Samba-Canção — Sim, mas e tua família?
Cláudia — O que tem?

Samba-Canção — Não desconfia?
Cláudia — Meu irmão, sim. Mas eu brinco com ele: “Para tua irmã ter um trabalho melhor, só se virar p**a”. Todos dão risada e a coisa morre por ali. Quem descobriu, mesmo, foi um primo meu. Safado. Me seguiu e acabou aqui no porteiro eletrônico. O segurança caiu no papo dele, deixou entrar e, no dia, eu estava esperando um cliente. Me pegou de calcinha e sutiã atendendo a porta. Ele disse: “eu sabia”. E eu respondi: “Agora que está aqui, entra”. Ele entra toda a semana, de graça, claro. É nosso segredinho.

Samba-Canção — Ele vem toda a semana, mesmo?
Cláudia — Claro. Com ele até é bom. Me trata bem. Transa bem. Ele vem quase sempre na quinta. Fica a horinha dele e vai embora. É diferente porque tem duas safadezas, né? (risos). Ser primo e ser cliente. Mas não pense que é básico, não. Ele recebe serviço completinho. E gosta, meu bem, ah, gosta (gargalhadas).

Samba-Canção — E sexo em casa? Consegue? Na boa?
Cláudia — Mas é claro. Amo meu marido. Amo meus filhos. Meu marido é ótimo na cama. Ninguém me fez gozar como ele. E olha que já transei muito, amigo. E digo: já gozei com cliente. Tem um que me trata tão bem que parece meu namorado. Esse me arrebenta. Só não dou de graça porque não é meu feitio.

Samba-Canção — Tu pretendes parar quando?
Cláudia — Mais um ano, dois, e eu vou parar. Tenho uma poupança gorda me esperando. Já falei com meu marido que seria legal abrirmos uma empresa.
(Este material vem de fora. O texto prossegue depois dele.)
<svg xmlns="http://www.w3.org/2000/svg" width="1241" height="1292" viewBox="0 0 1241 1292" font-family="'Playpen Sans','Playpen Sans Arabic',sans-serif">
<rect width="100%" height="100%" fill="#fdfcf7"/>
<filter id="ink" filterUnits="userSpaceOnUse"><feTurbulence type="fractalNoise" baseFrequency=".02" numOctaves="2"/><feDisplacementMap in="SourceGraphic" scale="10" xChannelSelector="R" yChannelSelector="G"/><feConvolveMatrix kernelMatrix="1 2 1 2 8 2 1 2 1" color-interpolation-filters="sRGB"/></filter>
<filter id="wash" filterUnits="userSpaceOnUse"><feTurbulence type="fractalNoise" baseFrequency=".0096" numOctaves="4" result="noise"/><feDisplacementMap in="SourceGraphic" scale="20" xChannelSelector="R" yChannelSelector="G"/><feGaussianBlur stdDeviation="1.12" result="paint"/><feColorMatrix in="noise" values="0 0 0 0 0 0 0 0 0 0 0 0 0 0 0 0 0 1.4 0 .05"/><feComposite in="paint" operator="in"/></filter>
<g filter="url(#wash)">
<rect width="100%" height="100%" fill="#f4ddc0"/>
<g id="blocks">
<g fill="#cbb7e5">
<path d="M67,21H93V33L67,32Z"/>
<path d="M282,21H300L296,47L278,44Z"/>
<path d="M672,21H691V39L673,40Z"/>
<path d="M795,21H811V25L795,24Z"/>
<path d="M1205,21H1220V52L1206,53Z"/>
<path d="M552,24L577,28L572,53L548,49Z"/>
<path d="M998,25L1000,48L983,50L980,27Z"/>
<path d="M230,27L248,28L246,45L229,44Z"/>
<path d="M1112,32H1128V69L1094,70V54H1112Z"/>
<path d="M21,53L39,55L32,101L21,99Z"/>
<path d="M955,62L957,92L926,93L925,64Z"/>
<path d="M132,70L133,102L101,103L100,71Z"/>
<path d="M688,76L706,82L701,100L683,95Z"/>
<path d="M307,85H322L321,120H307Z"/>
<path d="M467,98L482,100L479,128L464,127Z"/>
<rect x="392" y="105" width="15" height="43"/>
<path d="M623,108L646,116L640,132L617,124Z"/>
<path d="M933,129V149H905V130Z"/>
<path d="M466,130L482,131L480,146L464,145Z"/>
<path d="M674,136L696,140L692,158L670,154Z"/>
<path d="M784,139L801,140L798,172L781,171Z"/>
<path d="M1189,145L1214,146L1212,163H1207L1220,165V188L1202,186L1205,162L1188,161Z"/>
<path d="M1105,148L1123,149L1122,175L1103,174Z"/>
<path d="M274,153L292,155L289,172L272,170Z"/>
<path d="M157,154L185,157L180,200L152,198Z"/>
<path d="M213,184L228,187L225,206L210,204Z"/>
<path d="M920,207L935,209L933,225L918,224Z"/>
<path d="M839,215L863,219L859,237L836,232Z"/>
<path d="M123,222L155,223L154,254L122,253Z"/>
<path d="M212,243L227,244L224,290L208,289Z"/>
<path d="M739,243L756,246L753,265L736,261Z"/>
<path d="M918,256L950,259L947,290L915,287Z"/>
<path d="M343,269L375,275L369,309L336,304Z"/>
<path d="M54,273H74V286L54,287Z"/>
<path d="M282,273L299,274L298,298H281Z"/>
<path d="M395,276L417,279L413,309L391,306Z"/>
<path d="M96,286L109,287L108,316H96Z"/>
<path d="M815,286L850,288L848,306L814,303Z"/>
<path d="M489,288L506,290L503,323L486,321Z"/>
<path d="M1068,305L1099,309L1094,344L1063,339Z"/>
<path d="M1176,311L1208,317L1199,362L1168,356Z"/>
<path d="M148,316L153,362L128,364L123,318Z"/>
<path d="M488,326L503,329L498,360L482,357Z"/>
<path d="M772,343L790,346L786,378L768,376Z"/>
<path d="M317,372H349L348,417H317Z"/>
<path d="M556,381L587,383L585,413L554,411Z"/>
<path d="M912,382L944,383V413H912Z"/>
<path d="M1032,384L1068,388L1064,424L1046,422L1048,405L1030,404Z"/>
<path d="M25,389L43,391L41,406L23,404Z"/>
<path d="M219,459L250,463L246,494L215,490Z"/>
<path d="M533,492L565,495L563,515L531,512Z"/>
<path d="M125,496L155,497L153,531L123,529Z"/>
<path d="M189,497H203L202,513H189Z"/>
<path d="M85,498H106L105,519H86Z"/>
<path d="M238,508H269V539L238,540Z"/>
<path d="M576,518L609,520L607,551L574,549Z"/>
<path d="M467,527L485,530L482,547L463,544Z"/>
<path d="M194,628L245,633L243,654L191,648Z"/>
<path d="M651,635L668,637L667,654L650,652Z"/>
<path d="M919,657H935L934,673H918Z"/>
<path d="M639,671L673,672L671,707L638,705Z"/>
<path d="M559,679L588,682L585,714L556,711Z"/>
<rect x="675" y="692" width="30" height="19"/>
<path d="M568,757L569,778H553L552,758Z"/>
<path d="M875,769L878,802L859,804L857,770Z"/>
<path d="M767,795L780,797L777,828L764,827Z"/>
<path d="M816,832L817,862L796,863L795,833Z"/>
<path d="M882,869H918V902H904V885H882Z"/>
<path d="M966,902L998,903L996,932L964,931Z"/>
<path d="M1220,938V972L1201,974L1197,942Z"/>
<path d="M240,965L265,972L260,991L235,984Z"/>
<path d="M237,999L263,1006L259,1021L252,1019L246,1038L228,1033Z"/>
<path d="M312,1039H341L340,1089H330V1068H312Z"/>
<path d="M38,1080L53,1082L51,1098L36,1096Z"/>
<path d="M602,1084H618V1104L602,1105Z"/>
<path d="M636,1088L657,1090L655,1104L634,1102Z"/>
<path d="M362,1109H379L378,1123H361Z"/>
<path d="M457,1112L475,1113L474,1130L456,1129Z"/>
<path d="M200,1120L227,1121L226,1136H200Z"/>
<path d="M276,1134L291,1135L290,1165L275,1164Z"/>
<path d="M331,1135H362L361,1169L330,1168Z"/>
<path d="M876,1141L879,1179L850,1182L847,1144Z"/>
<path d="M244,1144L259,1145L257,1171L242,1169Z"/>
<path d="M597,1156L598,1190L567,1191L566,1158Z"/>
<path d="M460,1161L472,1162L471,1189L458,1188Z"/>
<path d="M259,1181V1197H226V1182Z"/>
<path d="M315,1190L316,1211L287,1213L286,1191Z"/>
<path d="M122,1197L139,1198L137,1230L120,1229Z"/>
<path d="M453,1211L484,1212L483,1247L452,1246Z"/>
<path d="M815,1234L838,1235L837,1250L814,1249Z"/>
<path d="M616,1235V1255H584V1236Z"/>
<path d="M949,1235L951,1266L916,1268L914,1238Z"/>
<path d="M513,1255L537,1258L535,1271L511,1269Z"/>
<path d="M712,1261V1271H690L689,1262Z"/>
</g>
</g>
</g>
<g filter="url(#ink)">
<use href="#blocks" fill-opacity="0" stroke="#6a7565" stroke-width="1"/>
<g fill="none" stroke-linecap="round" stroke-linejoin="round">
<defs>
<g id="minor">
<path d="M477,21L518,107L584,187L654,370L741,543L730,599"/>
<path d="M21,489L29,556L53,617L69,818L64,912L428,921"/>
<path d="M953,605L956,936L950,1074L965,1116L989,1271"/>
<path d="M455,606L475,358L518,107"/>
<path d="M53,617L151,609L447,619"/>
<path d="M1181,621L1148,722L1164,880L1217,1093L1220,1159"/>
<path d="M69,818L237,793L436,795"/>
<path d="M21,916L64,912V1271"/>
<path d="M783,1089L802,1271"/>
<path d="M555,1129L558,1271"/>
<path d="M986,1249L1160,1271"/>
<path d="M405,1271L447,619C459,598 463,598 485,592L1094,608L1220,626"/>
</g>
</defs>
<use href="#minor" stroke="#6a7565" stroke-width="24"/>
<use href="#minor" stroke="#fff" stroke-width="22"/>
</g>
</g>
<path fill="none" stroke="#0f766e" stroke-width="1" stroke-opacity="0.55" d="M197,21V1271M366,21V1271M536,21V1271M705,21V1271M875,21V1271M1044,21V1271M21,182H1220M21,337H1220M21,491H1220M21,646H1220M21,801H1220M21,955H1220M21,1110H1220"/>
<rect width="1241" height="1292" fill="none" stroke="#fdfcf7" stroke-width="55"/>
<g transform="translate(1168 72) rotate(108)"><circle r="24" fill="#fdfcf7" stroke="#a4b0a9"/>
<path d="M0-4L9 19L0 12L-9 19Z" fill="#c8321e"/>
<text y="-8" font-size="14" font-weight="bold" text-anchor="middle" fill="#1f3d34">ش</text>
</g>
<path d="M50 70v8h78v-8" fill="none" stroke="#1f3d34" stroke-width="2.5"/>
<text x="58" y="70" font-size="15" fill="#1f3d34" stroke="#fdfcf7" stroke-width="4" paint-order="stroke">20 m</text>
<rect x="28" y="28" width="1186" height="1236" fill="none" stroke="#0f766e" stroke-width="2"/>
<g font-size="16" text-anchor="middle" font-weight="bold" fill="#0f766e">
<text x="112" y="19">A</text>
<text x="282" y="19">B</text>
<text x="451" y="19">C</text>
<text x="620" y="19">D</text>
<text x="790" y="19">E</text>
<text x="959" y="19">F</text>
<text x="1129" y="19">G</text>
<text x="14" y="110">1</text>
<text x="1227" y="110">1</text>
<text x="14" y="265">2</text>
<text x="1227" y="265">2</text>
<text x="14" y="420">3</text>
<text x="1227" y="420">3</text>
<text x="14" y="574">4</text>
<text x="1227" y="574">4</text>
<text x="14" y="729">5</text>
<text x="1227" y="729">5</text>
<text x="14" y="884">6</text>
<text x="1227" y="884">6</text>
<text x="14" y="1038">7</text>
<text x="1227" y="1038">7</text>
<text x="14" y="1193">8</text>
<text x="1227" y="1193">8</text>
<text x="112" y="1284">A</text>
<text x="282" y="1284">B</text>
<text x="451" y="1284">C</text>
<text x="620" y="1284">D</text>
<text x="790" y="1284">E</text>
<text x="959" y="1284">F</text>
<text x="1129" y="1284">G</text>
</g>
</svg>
Ele é analista de sistemas e está gostando da ideia. Com essa poupança vamos fazer nossa empresa. E eu vou parar com isso. Tu vai me perguntar se eu me arrependo agora, né?

Samba-Canção — Não ia, mas…
Cláudia — Quando chego em casa e vejo meus filhos, bate uma tristeza. Mas eu planejei quando essa vida ia começar. Então eu sei quando ela vai acabar. E está quase acabando. Escreve aí: tem mulher que quer fazer exatamente o que eu faço e não faz porque se acha mais que eu. E têm as outras que me vão me julgar, eu sei disso. Para elas, vou dizer o seguinte: tem cara que te come e vai pra casa e te trata pior que muito cliente meu. Então, não te enche de moral para falar de mim. Ah, e se quiser, passa um dia comigo aqui e tenta aguentar o tranco. Daí, sim, a gente passa a conversar.